Given the constraints of the space, Weems’ other projects from the early 1990s get short shrift. The Sea Island Series, Slave Coast, and Africa all take a more anthropological look at the roots of the African-American experience, from the folklore of the Gullah culture (like the box spring stuck in the tree), to the more architectural images of slave holding facilities of Gorée Island and the sculptural mud brick buildings of Djenné, once again enlivened by text, stories, and word derivations. These projects are a kind of unpacking of identity, a reconnection between past and present.

Upstairs on the 4th floor, the show continues with another Weems blockbuster. There are hardly words to describe the glory and uncomfortable horror that is From Here I Saw What Happened and I Cried; it’s simply an undeniable masterpiece, and once again, if you’ve seen this work in an abbreviated form or as isolated single images, you’ve truly missed out on its goosebump inducing power. Starting with appropriated images which Weems then tinted a deep angry red and overlaid with text, it’s the insightfully ugly story of the black experience in America, from scientific experimentation and slave work, to whippings and jokes and countless other injustices, all endured with grim determination and undeniable dignity. The two bookended portraits of a proud Mangebutu queen with her elaborate architectural hairstyle are like a roundhouse punch to the gut, or worse. It’s the kind of unflinchingly astonishing artwork that will stay with you your entire life.
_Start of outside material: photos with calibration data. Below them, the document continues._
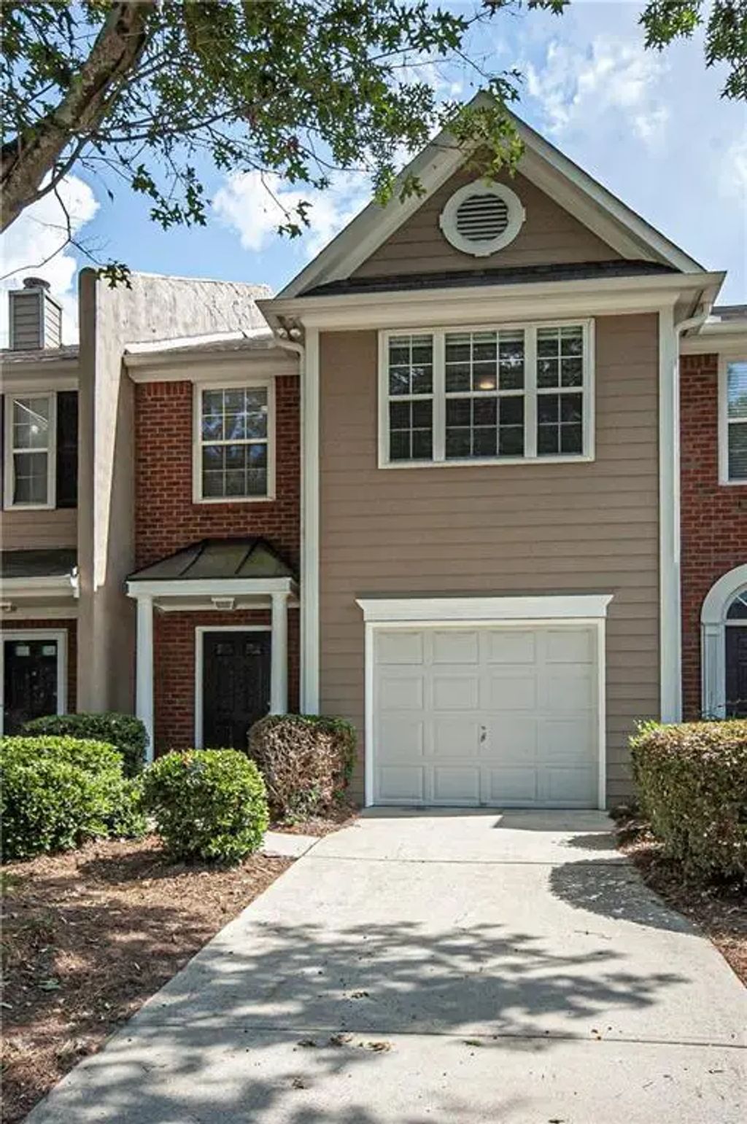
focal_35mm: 30
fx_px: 936
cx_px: 374
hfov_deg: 43.5
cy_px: 562
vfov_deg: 62.0
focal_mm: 20
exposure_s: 1/1000
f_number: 8
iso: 800
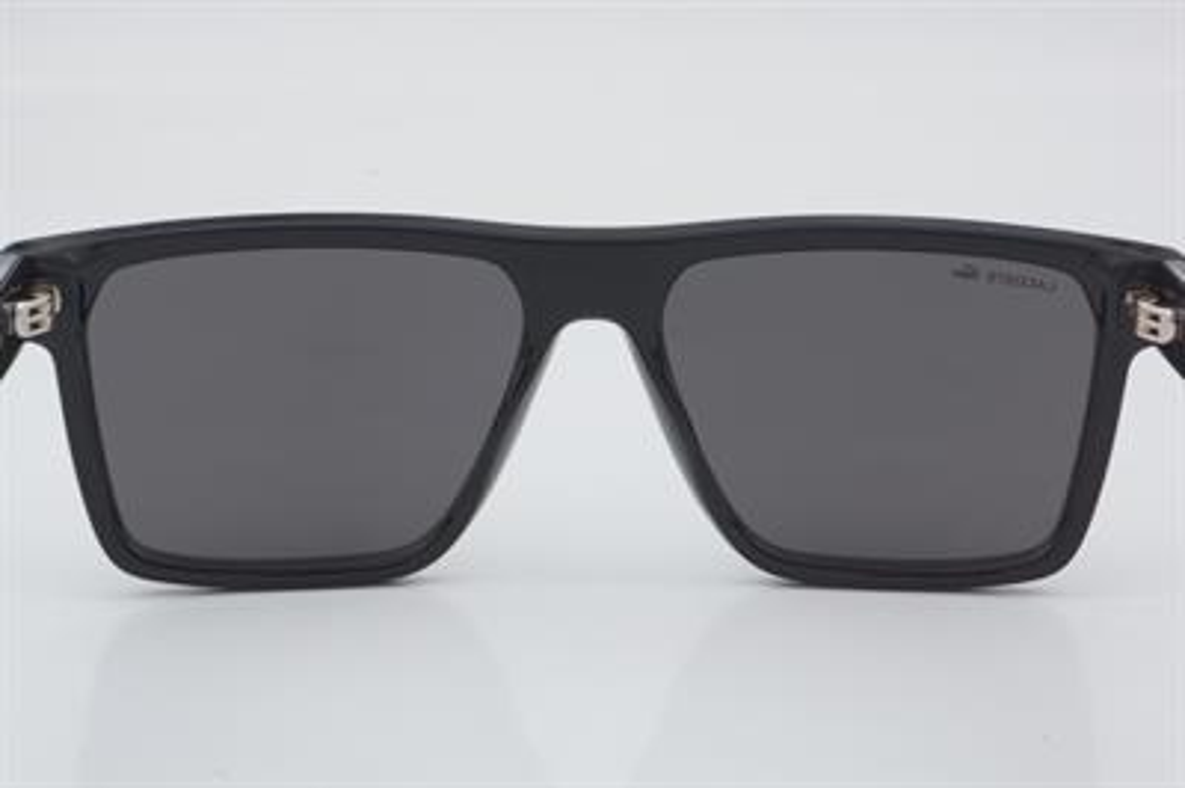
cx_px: 592
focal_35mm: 82
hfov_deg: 24.6
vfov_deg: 16.5
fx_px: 2713
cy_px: 394
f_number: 32
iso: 100
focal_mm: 55
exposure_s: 1/3
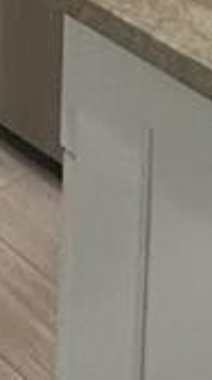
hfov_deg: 8.3
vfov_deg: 13.8
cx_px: -525
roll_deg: +0.2
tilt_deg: -3.8
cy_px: -541
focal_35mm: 109
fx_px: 1094
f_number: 2.2
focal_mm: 2.22
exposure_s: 1/120
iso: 160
Weems’ more recent work (from the past decade or so) suffers the most in the twisting hallways and alcoves of the Guggenheim’s space, and the show becomes more of a loose sampler than a true retrospective in these later years. If there is a common theme to this disparate work in both photography and video, it is Weems’ taking on the role of a silent witness, standing with her back to the camera in severe black dresses or period costumes, the weight of her very presence forcing us to reconsider our derived opinions about everything from Cuban field workers and Louisiana plantations to Roman ruins and international museums. While this motif is powerful, it feels overused when seen in this way, as if it was the easiest way to imprint her world view on a series of otherwise disconnected commissions and residencies.

In many meaningful ways, this exhibit isn’t the Carrie Mae Weems retrospective we might have wished for, but after all is said and done, this show delivers two transcendent artistic experiences (the complete Kitchen Table Series and From Here I Saw What Happened and I Cried), and seeing these thought provoking artworks in their complete form should be enough to vault this exhibit to the top of anyone’s list. With these memorable moments as anchors, the rest of the retrospective is simply further supporting evidence for Weems’ consistently penetrating brand of societal critique, and a not-so-gentle reminder that it shouldn’t have taken us New Yorkers thirty years to appropriately recognize an incandescent talent like hers.

Collector’s POV: As this is a museum show, there are, of course, no posted prices. Carrie Mae Weems is represented in New York by Jack Shainman Gallery (here). Weems’ work has only been intermittently available in the secondary markets in the past decade. Recent single image prices have ranged between roughly $3000 and $33000.